→ **WHAT TO WORK ON**
(1) In the passage on electronic disclosures, in which years did the Board's Consumer Advisory Council consider the electronic delivery of disclosures?
(2) From the passage on electronic disclosures, pull out the portion starting with "The Board is" and going on through "with some exceptions.".

→ **PROVIDED TEXT**

★ ★ ★ ★ ★ ★ ★

A final issue raised by consumer advocates was the integrity of
disclosures sent electronically. They stated that there may be
instances when the consumer and the institution disagree on the terms
or conditions of an agreement and consumers may need to offer
electronic disclosures as proof of the agreed-upon terms and to enforce
rights under consumer protection laws. Thus, to assure that electronic
documents have not been altered and that they accurately reflect the
document originally sent, consumer advocates recommended that the Board
require that electronic disclosures be authenticated by an independent
third party.
The Board's Consumer Advisory Council considered the electronic
delivery of disclosures in 1998 and again in 1999. Many Council members
shared views similar to those expressed in written comment letters on
the 1998 proposals. For example, some Council members expressed concern
that the Board was moving too quickly in allowing electronic
disclosures for certain transactions, and suggested that the Board
might go forward with electronic disclosures for deposit accounts while
proceeding more slowly on credit and lease transactions. Others
expressed concern about consumer access and consumers' ability to
retain electronic disclosures. They believed that, without specific
guidance from the Board, institutions would provide electronic
disclosures without knowing whether consumers could retain or access
the disclosures, and without establishing procedures to address
technical malfunctions or nondelivery. The Council also discussed the
integrity and security of electronic documents.
II. Overview of Proposed Revisions
Based on a review of the comments and further analysis, the Board
is requesting comment on a modified proposed rule that is more detailed
than the interim rule and the March 1998 proposed rules. It is intended
to provide specific guidance for institutions that choose to use
electronic communication to comply with Regulation DD's requirements to
provide written disclosures, and ensure effective delivery of
disclosures to consumers through this medium. Though detailed, the
proposal provides flexibility for compliance with the electronic
communication rules. The modified proposal recognizes that some
disclosures may warrant different treatment under the rule. Some
disclosures are generally available to the public--for example, bank
account fee schedules. Under the modified proposal, such disclosures
could be made available electronically without obtaining a consumer's
consent. Where written disclosures are made to consumers who are
transacting business in person, these disclosures generally would have
to be made in paper form.
The Board is soliciting comment on a modified approach that
addresses both industry and consumer group concerns. Under the
proposal, depository institutions would have to provide specific
information about how the consumer can receive and retain electronic
disclosures--through a standardized disclosure statement--before
obtaining consumers' acceptance of such delivery, with some exceptions.

★ ★ ★ ★ ★ ★ ★

→ **DATA FOR REVIEW**
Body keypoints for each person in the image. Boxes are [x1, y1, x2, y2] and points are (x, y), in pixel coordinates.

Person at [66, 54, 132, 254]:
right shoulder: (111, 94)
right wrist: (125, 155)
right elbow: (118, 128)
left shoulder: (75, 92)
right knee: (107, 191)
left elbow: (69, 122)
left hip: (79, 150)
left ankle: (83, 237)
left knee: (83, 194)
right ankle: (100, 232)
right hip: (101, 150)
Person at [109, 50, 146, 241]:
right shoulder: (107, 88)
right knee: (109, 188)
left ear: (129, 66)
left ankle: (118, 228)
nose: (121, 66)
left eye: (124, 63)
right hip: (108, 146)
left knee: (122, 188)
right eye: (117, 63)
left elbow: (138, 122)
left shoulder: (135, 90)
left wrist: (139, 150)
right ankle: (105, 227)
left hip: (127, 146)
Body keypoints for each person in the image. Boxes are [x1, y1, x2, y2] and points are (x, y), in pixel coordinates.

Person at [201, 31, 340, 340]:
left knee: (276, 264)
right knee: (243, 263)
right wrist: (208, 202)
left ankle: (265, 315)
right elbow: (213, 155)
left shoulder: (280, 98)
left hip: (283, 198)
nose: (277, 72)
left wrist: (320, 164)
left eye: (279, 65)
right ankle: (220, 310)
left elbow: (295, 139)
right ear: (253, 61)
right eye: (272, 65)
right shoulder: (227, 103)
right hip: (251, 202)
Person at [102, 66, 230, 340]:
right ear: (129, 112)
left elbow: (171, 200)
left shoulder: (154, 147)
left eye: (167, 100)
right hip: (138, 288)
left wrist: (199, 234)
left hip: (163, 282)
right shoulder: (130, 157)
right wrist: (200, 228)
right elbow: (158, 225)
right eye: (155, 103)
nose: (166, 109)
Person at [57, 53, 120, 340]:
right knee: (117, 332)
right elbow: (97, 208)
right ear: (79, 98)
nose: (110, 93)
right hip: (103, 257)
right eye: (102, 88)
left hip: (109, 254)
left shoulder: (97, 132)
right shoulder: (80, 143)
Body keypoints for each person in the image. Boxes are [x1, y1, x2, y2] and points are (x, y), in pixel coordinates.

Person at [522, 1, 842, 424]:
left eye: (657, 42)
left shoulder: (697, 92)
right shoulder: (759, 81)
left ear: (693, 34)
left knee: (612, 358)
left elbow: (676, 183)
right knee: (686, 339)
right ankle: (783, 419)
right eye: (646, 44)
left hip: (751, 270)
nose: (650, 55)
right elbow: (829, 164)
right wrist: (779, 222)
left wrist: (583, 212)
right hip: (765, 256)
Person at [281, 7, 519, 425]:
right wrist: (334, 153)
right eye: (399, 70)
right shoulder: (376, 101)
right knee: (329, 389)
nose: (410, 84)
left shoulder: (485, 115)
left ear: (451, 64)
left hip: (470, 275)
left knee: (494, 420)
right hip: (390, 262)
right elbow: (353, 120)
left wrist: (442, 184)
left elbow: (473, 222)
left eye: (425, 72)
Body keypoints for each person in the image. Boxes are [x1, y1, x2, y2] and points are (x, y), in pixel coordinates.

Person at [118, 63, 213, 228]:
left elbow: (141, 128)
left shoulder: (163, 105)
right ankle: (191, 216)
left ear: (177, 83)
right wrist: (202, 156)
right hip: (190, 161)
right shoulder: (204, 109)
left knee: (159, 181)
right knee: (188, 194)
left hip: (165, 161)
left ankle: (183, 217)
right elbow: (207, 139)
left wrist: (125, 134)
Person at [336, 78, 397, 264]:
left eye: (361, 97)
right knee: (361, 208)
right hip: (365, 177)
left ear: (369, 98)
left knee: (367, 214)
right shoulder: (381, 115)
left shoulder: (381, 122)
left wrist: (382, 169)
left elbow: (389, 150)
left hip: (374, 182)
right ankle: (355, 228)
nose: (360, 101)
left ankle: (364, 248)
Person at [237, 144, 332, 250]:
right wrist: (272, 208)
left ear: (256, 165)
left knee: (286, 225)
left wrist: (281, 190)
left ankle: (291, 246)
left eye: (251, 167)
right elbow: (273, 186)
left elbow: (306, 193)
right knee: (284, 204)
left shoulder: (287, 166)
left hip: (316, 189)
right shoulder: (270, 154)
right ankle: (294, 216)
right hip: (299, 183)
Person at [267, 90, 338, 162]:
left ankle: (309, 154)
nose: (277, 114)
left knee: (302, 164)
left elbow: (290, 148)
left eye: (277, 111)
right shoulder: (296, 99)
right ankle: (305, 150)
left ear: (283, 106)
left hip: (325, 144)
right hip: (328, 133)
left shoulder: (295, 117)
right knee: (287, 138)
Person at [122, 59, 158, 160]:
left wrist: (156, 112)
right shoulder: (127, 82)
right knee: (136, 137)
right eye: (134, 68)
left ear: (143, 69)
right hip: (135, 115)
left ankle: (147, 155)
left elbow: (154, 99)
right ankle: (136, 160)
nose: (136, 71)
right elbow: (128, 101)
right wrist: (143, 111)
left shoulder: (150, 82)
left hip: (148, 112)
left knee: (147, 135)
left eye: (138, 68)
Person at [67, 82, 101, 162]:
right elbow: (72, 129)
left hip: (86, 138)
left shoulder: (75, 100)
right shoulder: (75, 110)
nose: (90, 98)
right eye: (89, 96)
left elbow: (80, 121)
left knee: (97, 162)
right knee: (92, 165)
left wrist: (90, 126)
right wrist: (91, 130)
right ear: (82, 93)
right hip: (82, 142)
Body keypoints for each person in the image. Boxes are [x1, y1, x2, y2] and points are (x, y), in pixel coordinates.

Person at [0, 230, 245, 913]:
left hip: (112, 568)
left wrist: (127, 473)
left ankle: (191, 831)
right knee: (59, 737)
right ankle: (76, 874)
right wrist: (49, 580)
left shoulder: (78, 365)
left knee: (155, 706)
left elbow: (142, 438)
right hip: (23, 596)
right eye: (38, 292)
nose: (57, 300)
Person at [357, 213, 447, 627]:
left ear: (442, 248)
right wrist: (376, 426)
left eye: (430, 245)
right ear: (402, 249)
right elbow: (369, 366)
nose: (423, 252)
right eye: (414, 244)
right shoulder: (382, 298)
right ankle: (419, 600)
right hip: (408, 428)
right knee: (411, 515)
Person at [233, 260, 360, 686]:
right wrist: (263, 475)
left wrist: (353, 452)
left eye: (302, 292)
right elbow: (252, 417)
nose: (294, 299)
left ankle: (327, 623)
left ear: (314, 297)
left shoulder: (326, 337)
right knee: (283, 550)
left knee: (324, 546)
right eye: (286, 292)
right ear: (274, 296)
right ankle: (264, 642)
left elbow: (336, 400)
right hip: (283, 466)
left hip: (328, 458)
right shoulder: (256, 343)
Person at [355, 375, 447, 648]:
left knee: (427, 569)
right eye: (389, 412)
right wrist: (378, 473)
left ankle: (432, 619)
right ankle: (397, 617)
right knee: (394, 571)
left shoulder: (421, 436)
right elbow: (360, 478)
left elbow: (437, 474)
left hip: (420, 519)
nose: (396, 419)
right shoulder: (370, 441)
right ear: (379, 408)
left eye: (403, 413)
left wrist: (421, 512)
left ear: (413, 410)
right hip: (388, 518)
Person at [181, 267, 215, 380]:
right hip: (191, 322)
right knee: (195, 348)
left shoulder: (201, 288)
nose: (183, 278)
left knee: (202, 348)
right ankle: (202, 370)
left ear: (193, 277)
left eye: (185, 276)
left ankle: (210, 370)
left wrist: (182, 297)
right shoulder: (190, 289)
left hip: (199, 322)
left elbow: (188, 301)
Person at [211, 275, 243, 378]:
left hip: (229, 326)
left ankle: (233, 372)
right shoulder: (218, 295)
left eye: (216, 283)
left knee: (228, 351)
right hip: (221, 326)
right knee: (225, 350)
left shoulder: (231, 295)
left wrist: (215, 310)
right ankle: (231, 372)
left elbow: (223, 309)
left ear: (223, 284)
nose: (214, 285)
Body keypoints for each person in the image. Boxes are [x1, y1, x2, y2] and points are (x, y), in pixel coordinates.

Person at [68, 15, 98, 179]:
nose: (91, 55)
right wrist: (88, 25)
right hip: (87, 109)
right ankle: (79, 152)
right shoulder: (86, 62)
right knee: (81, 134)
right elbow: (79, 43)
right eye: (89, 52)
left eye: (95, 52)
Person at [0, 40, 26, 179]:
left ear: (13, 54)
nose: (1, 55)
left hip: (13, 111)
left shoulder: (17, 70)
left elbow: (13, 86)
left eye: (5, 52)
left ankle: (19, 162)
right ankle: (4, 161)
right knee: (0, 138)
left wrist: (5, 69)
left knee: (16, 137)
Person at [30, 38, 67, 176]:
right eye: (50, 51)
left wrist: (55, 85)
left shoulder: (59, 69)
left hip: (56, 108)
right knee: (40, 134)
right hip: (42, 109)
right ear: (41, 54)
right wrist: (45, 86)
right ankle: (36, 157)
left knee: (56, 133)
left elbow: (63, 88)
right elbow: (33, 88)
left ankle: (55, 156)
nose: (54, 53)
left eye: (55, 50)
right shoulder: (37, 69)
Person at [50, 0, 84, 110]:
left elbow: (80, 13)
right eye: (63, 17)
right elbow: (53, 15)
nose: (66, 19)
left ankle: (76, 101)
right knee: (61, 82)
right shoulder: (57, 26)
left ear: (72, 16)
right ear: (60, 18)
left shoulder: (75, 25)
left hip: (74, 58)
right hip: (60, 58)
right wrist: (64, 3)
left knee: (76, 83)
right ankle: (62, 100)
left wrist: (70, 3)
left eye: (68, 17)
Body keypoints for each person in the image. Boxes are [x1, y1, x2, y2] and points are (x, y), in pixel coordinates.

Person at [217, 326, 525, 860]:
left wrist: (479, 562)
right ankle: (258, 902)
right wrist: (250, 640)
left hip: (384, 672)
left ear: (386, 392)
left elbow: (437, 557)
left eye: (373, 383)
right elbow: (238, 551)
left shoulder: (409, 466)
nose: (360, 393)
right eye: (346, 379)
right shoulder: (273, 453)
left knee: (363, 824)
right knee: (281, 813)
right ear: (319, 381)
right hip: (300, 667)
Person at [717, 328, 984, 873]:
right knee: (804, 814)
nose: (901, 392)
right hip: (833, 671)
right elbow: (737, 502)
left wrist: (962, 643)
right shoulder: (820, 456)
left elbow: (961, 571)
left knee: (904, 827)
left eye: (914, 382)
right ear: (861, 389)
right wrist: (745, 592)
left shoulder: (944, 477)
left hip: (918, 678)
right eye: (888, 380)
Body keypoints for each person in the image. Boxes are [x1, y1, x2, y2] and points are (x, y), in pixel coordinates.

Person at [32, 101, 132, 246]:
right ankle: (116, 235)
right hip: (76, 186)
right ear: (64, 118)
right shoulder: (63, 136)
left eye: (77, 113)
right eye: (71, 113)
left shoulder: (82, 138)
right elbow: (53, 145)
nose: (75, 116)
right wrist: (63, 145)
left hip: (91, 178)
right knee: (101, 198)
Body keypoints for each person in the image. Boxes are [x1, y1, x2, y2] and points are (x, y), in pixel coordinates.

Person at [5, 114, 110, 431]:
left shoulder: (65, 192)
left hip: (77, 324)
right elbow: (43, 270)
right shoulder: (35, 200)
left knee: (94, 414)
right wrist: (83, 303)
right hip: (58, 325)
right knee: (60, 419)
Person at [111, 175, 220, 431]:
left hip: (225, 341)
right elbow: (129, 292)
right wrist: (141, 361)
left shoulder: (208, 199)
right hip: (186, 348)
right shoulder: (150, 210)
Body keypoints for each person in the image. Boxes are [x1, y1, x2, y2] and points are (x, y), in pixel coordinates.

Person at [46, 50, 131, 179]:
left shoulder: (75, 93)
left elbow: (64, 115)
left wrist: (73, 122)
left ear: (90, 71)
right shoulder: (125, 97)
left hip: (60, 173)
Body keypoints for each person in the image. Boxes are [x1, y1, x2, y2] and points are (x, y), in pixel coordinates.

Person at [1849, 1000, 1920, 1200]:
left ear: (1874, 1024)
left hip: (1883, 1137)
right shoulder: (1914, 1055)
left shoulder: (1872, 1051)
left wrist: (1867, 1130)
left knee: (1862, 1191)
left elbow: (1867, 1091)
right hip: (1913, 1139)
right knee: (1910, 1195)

★ ★ ★ ★ ★ ★ ★

→ **ANSWERS FOR THE EXERCISE**
(1) 1998 and 1999.

(2)
The Board is soliciting comment on a modified approach that
addresses both industry and consumer group concerns. Under the
proposal, depository institutions would have to provide specific
information about how the consumer can receive and retain electronic
disclosures--through a standardized disclosure statement--before
obtaining consumers' acceptance of such delivery, with some exceptions.